When narrowed down to suspended officers only, the costs are considerably higher. A six to 12-month investigation costs approximately £67,968 but increases to £453,115 per officer after five years. This is due to the force having to fully replace them until proceedings conclude with other officers backfilling and working extra hours to plug the gaps.

In addition, the BBC found £13 million was paid by 29 forces to officers who had been suspended between 2013 and 2018.

The findings have been shared with MPs in a dossier of evidence submitted to the Home Affairs Select Committee as part of its inquiry into the remit of the IOPC, the police complaints system and the time taken to resolve complaints.

The Federation’s national conduct and performance chair, Phill Matthews, said: “Protracted misconduct investigations have not only ruined the careers of so many officers, but have severely impacted their mental health, their families and their colleagues – and now we can evidence they’re a huge drain on the public purse.

“This is a staggering sum of money and shows every day that an investigation goes on is a significant cost to the taxpayer. Just because an investigation goes on for longer it doesn’t mean it’s more efficient – in fact, they are often worse.

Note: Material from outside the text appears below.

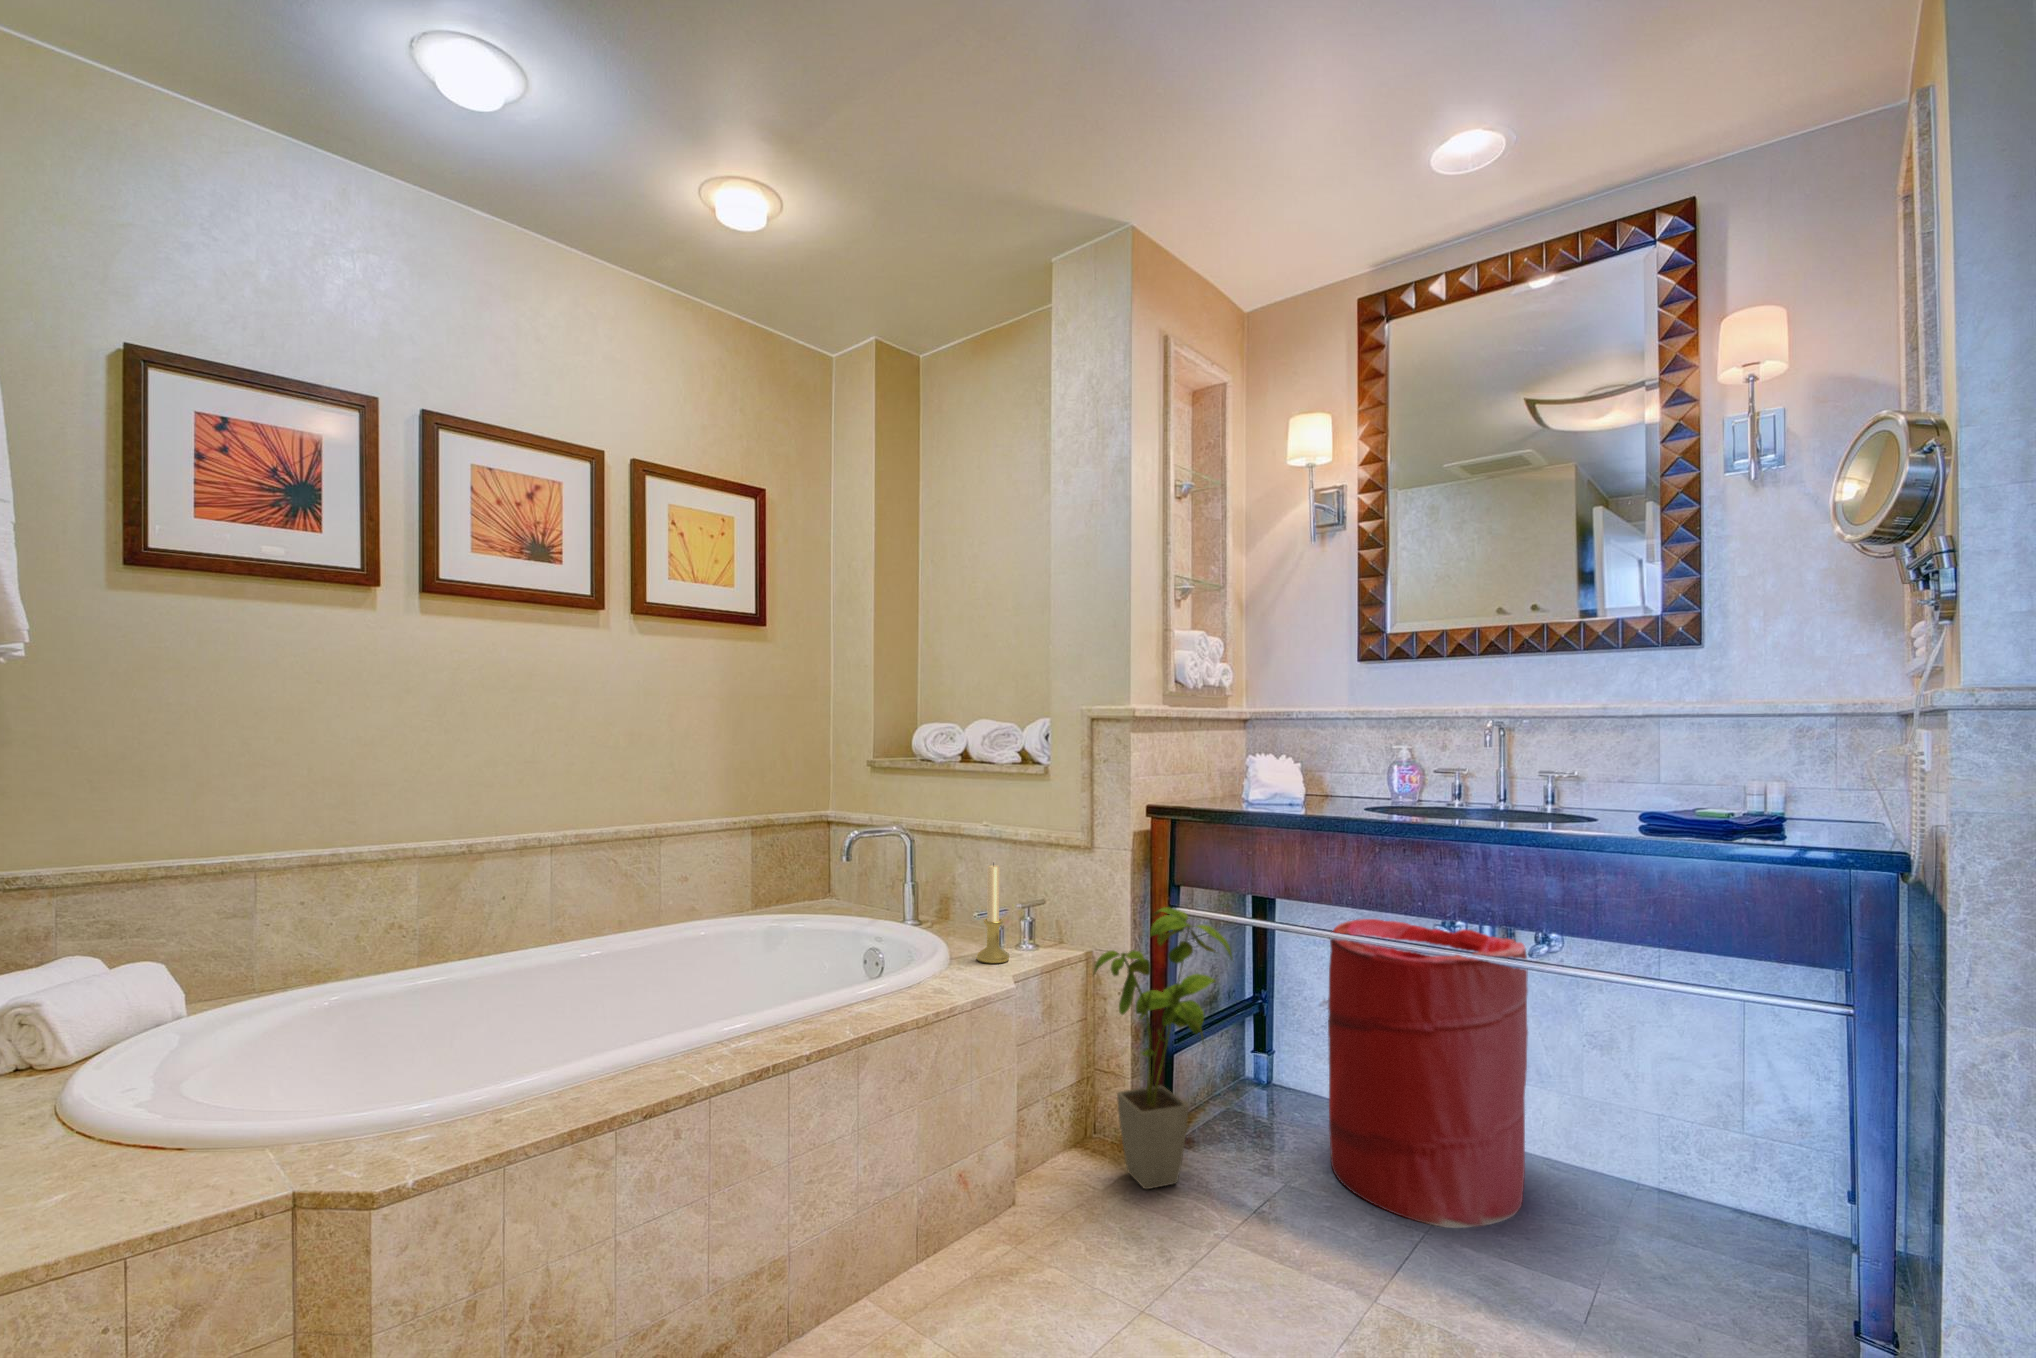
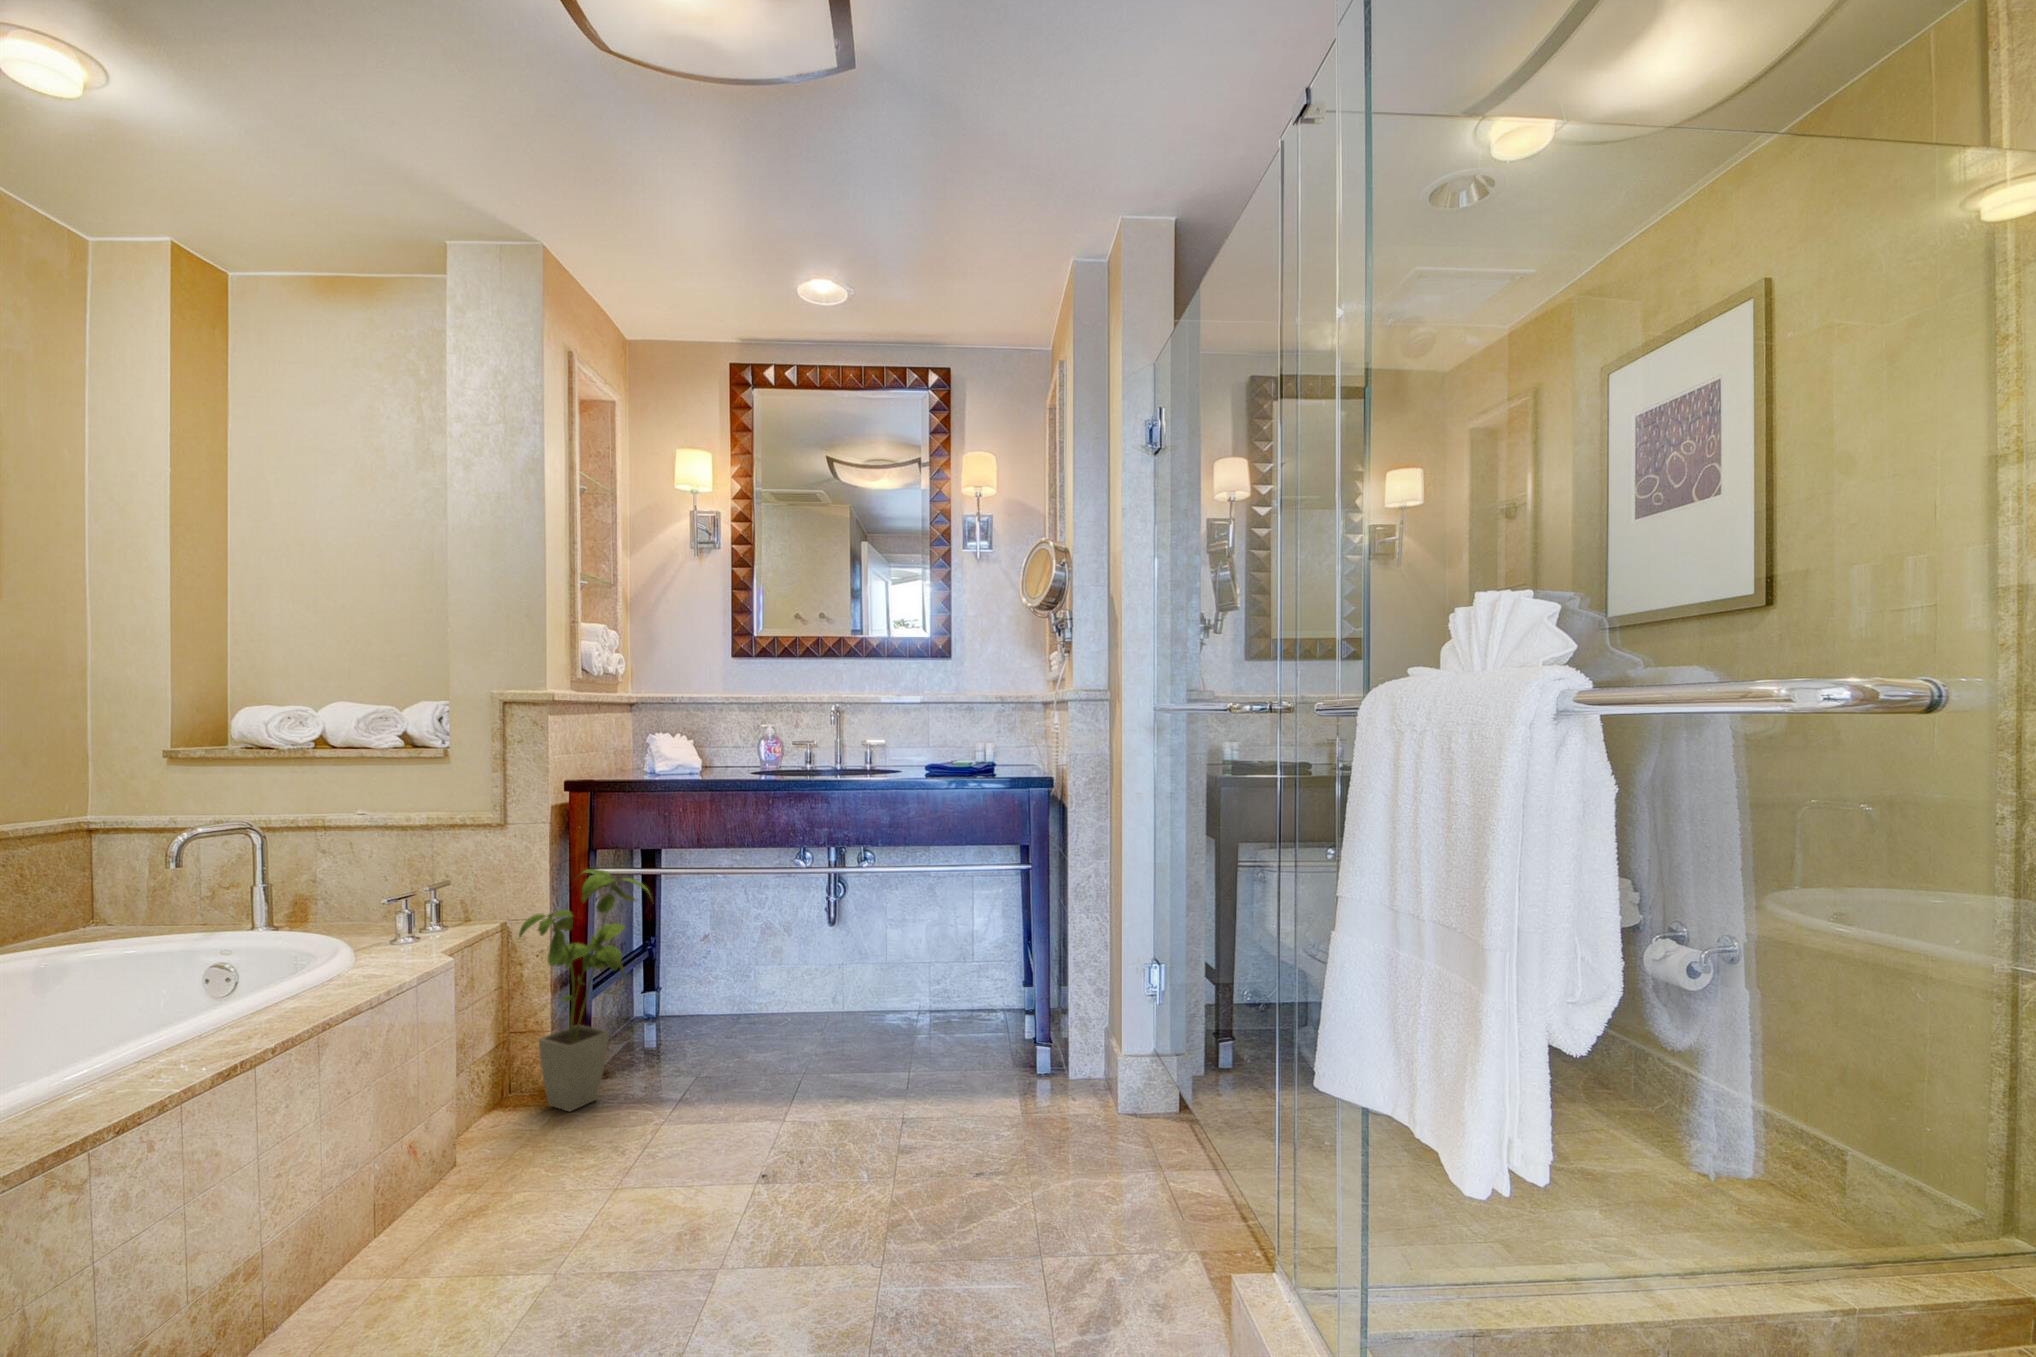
candle holder: present [977,863,1010,964] -> none [386,849,425,948]
laundry hamper: present [1328,919,1528,1228] -> none [715,857,855,1067]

“Officers are rightly held accountable for their actions, and I absolutely condemn dishonest or inappropriate behaviour, but the IOPC often inexplicably pursues cases in which our members have acted properly.

“In many instances investigations which have gone on for five years or more have just ended in management advice or a written warning. We’re hoping better training for IOPC investigators will result in more time being freed up to uncover those that don’t deserve to be in the job. Public trust in the system will also erode if people don’t think their complaints will be dealt with quickly.

“We’re encouraged the IOPC is keen to work with us on this matter. However, we must ask can these costs be considered good value for money for the taxpayer? We must make the system more efficient and conclude investigations in less than one year.”

*The analysed data covers the Metropolitan Police Service misconduct or gross misconduct investigations that were still outstanding, that is unresolved, as of 1 December 2018. The Federation has assumed this is reasonably representative of the data it would have obtained had it been able to get data from all forces.